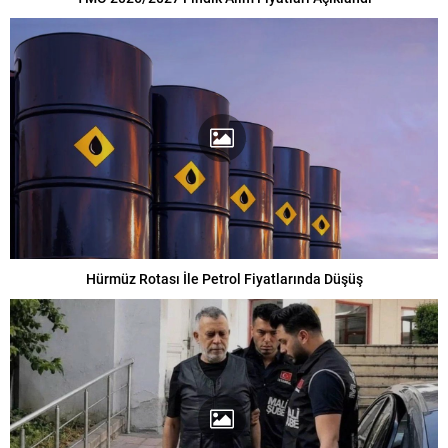
Hürmüz Rotası İle Petrol Fiyatlarında Düşüş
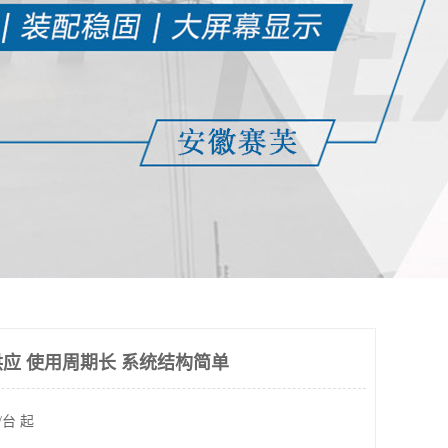
应 使用周期长 系统结构简单
/台 起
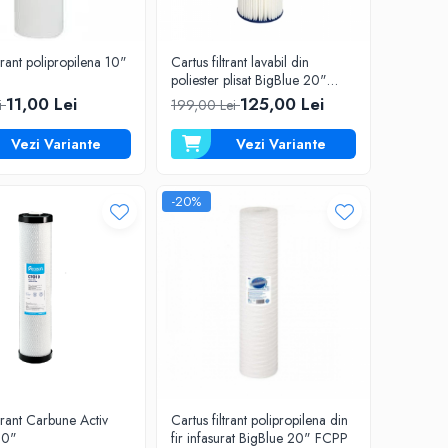
ltrant polipropilena 10"
Cartus filtrant lavabil din
poliester plisat BigBlue 20"
FCCELxM20B
11,00 Lei
125,00 Lei
i
199,00 Lei
Vezi Variante
Vezi Variante
-20%
ltrant Carbune Activ
Cartus filtrant polipropilena din
20"
fir infasurat BigBlue 20" FCPP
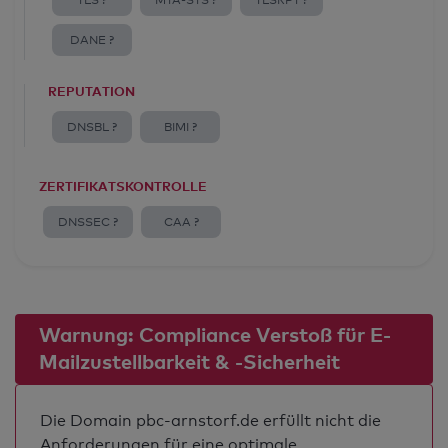
TLS ?
MTA-STS ?
TLSRPT ?
DANE ?
REPUTATION
DNSBL ?
BIMI ?
ZERTIFIKATSKONTROLLE
DNSSEC ?
CAA ?
Warnung: Compliance Verstoß für E-
Mailzustellbarkeit & -Sicherheit
Die Domain pbc-arnstorf.de erfüllt nicht die
Anforderungen für eine optimale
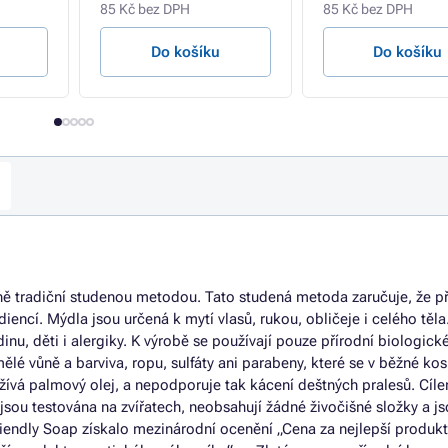
85 Kč bez DPH
85 Kč bez DPH
Do košíku
Do košíku
ně tradiční studenou metodou. Tato studená metoda zaručuje, že př
iencí. Mýdla jsou určená k mytí vlasů, rukou, obličeje i celého těla
nu, děti i alergiky. K výrobě se používají pouze přírodní biologické
lé vůně a barviva, ropu, sulfáty ani parabeny, které se v běžné ko
užívá palmový olej, a nepodporuje tak kácení deštných pralesů. Cíl
jsou testována na zvířatech, neobsahují žádné živočišné složky a js
riendly Soap získalo mezinárodní ocenění „Cena za nejlepší produkt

[WHAT TO WORK ON]
Begin the copy at the line containing "poliester plisat BigBlue" and end it at the last line of the records; transcribe exactly and exclude pictures.

[RESPONSE TO THIS EXERCISE]
poliester plisat BigBlue 20"
FCCELxM20B
11,00 Lei
125,00 Lei
i
199,00 Lei
Vezi Variante
Vezi Variante
-20%
ltrant Carbune Activ
Cartus filtrant polipropilena din
20"
fir infasurat BigBlue 20" FCPP
TLS ?
MTA-STS ?
TLSRPT ?
DANE ?
REPUTATION
DNSBL ?
BIMI ?
ZERTIFIKATSKONTROLLE
DNSSEC ?
CAA ?
Warnung: Compliance Verstoß für E-
Mailzustellbarkeit & -Sicherheit
Die Domain pbc-arnstorf.de erfüllt nicht die
Anforderungen für eine optimale
85 Kč bez DPH
85 Kč bez DPH
Do košíku
Do košíku
ně tradiční studenou metodou. Tato studená metoda zaručuje, že př
iencí. Mýdla jsou určená k mytí vlasů, rukou, obličeje i celého těla
nu, děti i alergiky. K výrobě se používají pouze přírodní biologické
lé vůně a barviva, ropu, sulfáty ani parabeny, které se v běžné ko
užívá palmový olej, a nepodporuje tak kácení deštných pralesů. Cíl
jsou testována na zvířatech, neobsahují žádné živočišné složky a js
riendly Soap získalo mezinárodní ocenění „Cena za nejlepší produkt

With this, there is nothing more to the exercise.